Syrian and Russian warplanes have launched a fresh blitz on the rebel-held city of Aleppo as government troops pressed a major offensive to take back the city.
In the rebel-held eastern suburbs, residents said scores of civilians had been killed or injured, pushing doctors to work 24-hour shifts and treat patients on bloodied floors when beds ran out.
The attacks have shredded a cease-fire deal hailed by the United States and Russia as a rare chance to push the war toward peace talks and its eventual conclusion.
Under cover of airstrikes, Syrian government troops captured a rebel-held area on the edge of Aleppo, tightening their siege on opposition-held neighbourhoods in the northern city after what residents described as the heaviest air bombardment of the five-year civil war.
The UN meanwhile said nearly 2 million people in Aleppo, Syria’s largest city and one time commercial centre, are without running water following the escalation in fighting over the past few days.

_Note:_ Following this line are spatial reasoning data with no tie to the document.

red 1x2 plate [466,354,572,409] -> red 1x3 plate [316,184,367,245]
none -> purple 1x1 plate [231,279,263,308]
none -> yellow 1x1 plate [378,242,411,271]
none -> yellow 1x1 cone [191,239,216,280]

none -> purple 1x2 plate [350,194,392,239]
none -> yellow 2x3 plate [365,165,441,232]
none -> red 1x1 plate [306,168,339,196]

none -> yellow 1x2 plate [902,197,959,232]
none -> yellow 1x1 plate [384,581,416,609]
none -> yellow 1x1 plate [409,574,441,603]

The UN Security Council called an emergency meeting for Sunday morning to discuss the escalating attacks.
UN chief Ban Ki-moon condemned the “chilling” escalation in Aleppo, which he said marked the “most sustained and intense bombardment since the start of the Syrian conflict”.
The statement issued by his spokesman said the reported use of “indiscriminate” weapons in densely populated areas “may amount to war crimes”.
Government forces captured the rebel-held Palestinian refugee camp of Handarat as airstrikes pounded eastern neighbourhoods of Aleppo, killing 52 people, including 11 children and six women, according to the Britain-based Syrian Observatory for Human Rights.
The Local Co-ordination Committees, another monitoring group, said 49 were killed on Saturday alone.
The Observatory said the death toll in Aleppo is expected to rise since many people are in critical condition and rescue workers are still digging through the rubble.
Residents say the latest bombardment is the worst they’ve seen since rebels captured parts of the city in 2012. Activists reported dozens of airstrikes on Friday alone.
“Since the beginning of the crisis, Aleppo has not been subjected to such a vicious campaign,” said Mohammed Abu Jaafar, a forensics expert based in the city. “Aleppo is being wiped out.”
For days, videos and photographs from eastern Aleppo have shown flattened buildings and paramedics pulling bodies from the rubble. Wounded people have flooded into clinics, where many are being treated on the floor because of a lack of stretchers.
“People in Aleppo already suffocating under the effects of the siege, have yet again come under horrific attack,” said Carlos Francisco of Doctors Without Borders, which supports a number of area clinics. “No aid, including urgent medical supplies, is allowed to enter.”
“We are deeply worried by the high numbers of wounded reported by the hospitals we support, and also know that in many areas the wounded and sick have nowhere to go at all – they are simply left to die.”
If there had been any doubt before that the ceasefire deal co-sponsored with Russia is dead the weekend violence put it to rest. A meeting in New York between US Secretary of State John Kerry and Russian Foreign Minister Sergei Lavrov ended swiftly on Friday, without statements or discernible progress toward Kerry’s stated goal of reviving last week’s cease-fire.
At a news conference in New York, Mr Lavrov said the US needs to come around to the idea that President Bashar Assad is the only viable partner in the fight against terrorism, calling his army “the single most efficient force fighting terror in Syria”.
“Little by little, life will make everyone understand that it’s only together that you can fight terrorism,” Mr Lavrov said.
His comments, alongside the events of the past week, suggest that Russia and Syria still believe the war can be won outright, without recourse to negotiations that the US has said offer the only way out of the Syrian tragedy.